GOAL OF THE EXERCISE: Set down the lines of the data exactly, starting at the first and stopping after the line containing "Ausrüsterverträge".
:::
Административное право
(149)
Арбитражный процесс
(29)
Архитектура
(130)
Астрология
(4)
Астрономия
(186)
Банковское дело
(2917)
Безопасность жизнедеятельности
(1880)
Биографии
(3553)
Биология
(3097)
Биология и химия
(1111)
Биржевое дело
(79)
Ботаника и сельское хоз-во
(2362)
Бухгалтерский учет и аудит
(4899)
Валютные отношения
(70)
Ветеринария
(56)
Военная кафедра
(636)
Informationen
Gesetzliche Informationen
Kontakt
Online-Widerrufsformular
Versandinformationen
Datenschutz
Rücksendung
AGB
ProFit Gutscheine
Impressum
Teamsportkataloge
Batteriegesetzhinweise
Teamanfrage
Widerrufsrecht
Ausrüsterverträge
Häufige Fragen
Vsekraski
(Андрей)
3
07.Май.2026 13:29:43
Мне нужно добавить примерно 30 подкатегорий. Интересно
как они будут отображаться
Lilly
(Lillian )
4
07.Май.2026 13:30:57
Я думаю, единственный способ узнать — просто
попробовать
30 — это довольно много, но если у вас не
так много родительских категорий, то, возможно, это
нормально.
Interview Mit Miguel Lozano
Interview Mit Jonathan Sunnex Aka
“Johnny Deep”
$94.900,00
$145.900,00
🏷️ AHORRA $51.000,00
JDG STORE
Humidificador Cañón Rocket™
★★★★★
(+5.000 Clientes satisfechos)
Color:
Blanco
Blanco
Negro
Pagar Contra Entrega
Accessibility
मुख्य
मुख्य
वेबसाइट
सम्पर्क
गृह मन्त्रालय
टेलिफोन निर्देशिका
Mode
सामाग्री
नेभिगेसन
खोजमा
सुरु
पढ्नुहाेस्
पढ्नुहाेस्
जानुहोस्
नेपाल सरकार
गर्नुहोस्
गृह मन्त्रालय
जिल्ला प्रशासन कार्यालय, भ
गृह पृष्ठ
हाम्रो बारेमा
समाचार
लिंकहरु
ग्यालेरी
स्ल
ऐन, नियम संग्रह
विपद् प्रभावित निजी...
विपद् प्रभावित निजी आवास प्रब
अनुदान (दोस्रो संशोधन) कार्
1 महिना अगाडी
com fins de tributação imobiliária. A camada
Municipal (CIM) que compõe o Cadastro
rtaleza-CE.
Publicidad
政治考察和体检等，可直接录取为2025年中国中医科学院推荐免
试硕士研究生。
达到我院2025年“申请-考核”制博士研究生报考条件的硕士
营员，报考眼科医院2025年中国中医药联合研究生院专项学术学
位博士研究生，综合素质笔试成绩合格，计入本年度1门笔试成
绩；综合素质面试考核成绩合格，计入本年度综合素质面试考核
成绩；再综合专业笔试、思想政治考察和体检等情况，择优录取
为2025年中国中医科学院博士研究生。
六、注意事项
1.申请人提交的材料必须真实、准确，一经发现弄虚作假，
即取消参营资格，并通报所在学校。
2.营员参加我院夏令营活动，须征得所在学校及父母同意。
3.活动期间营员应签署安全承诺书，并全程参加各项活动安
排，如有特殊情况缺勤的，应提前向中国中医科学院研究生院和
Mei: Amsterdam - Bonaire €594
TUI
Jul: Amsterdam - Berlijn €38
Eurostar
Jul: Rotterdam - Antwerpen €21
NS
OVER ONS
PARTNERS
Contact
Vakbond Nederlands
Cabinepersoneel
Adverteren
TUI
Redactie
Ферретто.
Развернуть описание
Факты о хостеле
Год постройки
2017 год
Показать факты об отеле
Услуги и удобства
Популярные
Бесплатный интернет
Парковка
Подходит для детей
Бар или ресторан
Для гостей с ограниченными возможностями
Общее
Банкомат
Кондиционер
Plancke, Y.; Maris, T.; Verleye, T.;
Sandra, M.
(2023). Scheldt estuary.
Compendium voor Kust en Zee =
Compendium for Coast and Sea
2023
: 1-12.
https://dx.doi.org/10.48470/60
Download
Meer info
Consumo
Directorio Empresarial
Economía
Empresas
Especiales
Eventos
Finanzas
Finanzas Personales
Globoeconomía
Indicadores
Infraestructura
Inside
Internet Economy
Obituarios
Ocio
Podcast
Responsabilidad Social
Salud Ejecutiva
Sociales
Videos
:::
RESULT BELOW:
Административное право
(149)
Арбитражный процесс
(29)
Архитектура
(130)
Астрология
(4)
Астрономия
(186)
Банковское дело
(2917)
Безопасность жизнедеятельности
(1880)
Биографии
(3553)
Биология
(3097)
Биология и химия
(1111)
Биржевое дело
(79)
Ботаника и сельское хоз-во
(2362)
Бухгалтерский учет и аудит
(4899)
Валютные отношения
(70)
Ветеринария
(56)
Военная кафедра
(636)
Informationen
Gesetzliche Informationen
Kontakt
Online-Widerrufsformular
Versandinformationen
Datenschutz
Rücksendung
AGB
ProFit Gutscheine
Impressum
Teamsportkataloge
Batteriegesetzhinweise
Teamanfrage
Widerrufsrecht
Ausrüsterverträge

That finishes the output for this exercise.